São relacionados 238 artigos publicados em periódicos brasileiros, sobre
alcoolismo e drogas. O uso generalizado de antipsicóticos serviu de estímulo
para que Paulo Fraletti publicasse em 1965 “Usos e abuso de psicotrópicos (leis
e ética)". Os Professores Isaías Paim e João Caruso Madalena
publicaram em 1966 "Bibliografia brasileira de psicofarmacologia" em
que relaciona 152 trabalhos na área. Nesta época surge um trabalho de um Jovem
pesquisador João Romildo Bueno que estudara em Chicago com Himwich "Psychotropic drugs
used in the management of schizophrenia." publicado no Int J Neurol.em
1967. Os
trabalhos se sucediam. Em 1986 um grupo de Minas Gerais liderados por Jorge
Paprocki (Paprocki, Jorge // Rocha,
Fábio Lopes // Villela, G.F.J. // Lima, W.L.)

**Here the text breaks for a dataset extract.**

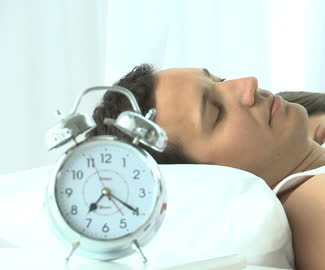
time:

publica pela Sandoz "Bibliografia Brasileira de
Psicofármacos - 1954/1984 glossário de psicofármacos". A
Psiquiatria Online Brasil (Polbr) publicou muitos artigos tendo os
psicofármacos como mote principal. Carlos Lira Bastos e Paulo Giácomo Del Negro
discorrem sobre aspectos mais filosóficos da prática psiquiátrica e o uso de
psicofármacos, Já o Professor João Romildo Bueno é provocativo com seu artigo
“A Era dos Psicotrópicos ou O começo é sempre difícil e, ao invés de Roma pode
levar ao Irajá... (http://www.polbr.med.br/ano09/far0909.php). Os professores Rodrigo A. Bressan e Itiro
Shirakawa produziram o artigo “Neurolépticos de Ação Prolongada e os Avanços da
Psicofarmacologia da Esquizofrenia (http://www.polbr.med.br/ano09/far0909.php). Tabela
1 - Grupos químicos dos NAP
(fonte:
Bechelli, 1982) O uso
de psicofármacos se generalizou e, nos tempos atuais, é raro encontrarmos
pacientes virgem de tratamento. A própria apresentação da doença e dos doentes
modificou-se. São raros os sintomas agudos de antigamente, o acesso a drogas
como o Crack, Maconha e Cocaína é outro fator de confusão sintomatológica. Se
acrescentarmos a isto os problemas do uso continuado de psicotrópicos como
obesidade, distúrbios metabólicos e diabetes temos grandes desafios pela
frente. Com
todas estas dificuldades temos ainda que enfrentar a ação de ativistas que
consideram a medicação coisas do demo. Felizmente, os pacientes beneficiados,
cada vez mais reconhecem o alívio do seu sofrimento que estas drogas permitem e
são os primeiros a lutar para poder utilizar a medicação. Parece que todos concordaram que a descoberta das
propriedades antipsicóticas da Chlorpromazina nos anos 50, foi fundamental para
a prática da psiquiatria e do desencadear da “revolução psicofarmacológica”.